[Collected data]
□ □ □ □

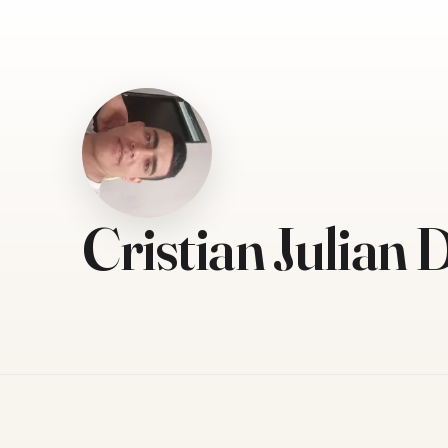
Cristian Julian 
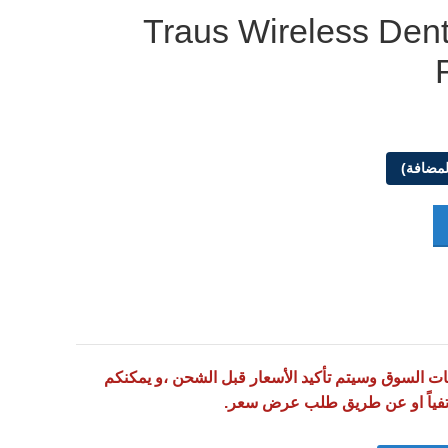
Traus Wireless Den
لمضافة)
تقلبات السوق وسيتم تأكيد الأسعار قبل الشحن ،و يمكنكم
تفياً او عن طريق طلب عرض سعر.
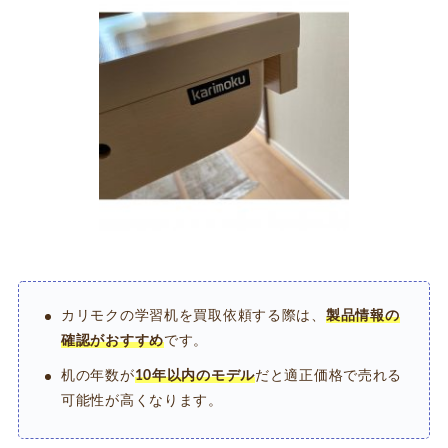
カリモクの学習机を買取依頼する際は、
製品情報の
確認がおすすめ
です。
机の年数が
10年以内のモデル
だと適正価格で売れる
可能性が高くなります。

□ □ □ □

> EXERCISE OBJECTIVE
Copy the lines of the records from the line containing "Traus Wireless Den" through the end of the records, switching "Wireless" to "Cordless" and leaving everything else unchanged. Do not include the pictures in your answer.

> RESPONSE FOR THIS EXERCISE
Traus Cordless Den
لمضافة)
تقلبات السوق وسيتم تأكيد الأسعار قبل الشحن ،و يمكنكم
تفياً او عن طريق طلب عرض سعر.
カリモクの学習机を買取依頼する際は、
製品情報の
確認がおすすめ
です。
机の年数が
10年以内のモデル
だと適正価格で売れる
可能性が高くなります。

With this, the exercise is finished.